Data to process:
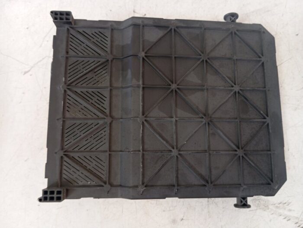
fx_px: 245
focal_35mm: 28
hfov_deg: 63.4
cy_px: 114
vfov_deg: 49.9
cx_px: 152
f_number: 1.8
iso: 380
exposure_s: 1/33.3
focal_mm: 4.22
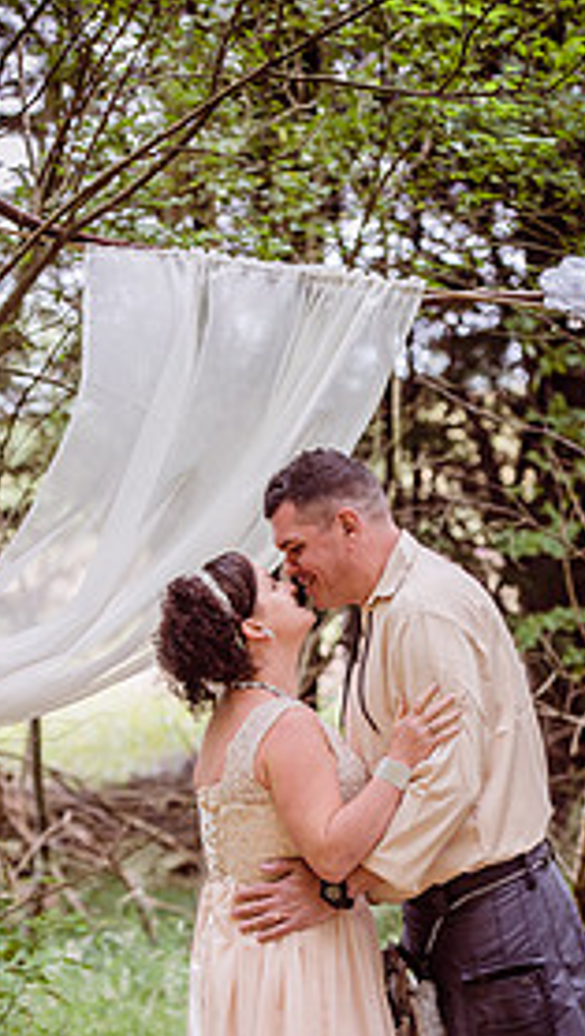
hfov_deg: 7.3
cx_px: 298
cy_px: 775
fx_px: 4564
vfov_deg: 12.9
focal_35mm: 166
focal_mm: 98
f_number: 3.2
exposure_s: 1/200
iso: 500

Exercise objective: Leave out every picture and copy, exactly as written, the lines from the one with "f_number: 1.8" through the end of the records above.

Your solution:
f_number: 1.8
iso: 380
exposure_s: 1/33.3
focal_mm: 4.22
hfov_deg: 7.3
cx_px: 298
cy_px: 775
fx_px: 4564
vfov_deg: 12.9
focal_35mm: 166
focal_mm: 98
f_number: 3.2
exposure_s: 1/200
iso: 500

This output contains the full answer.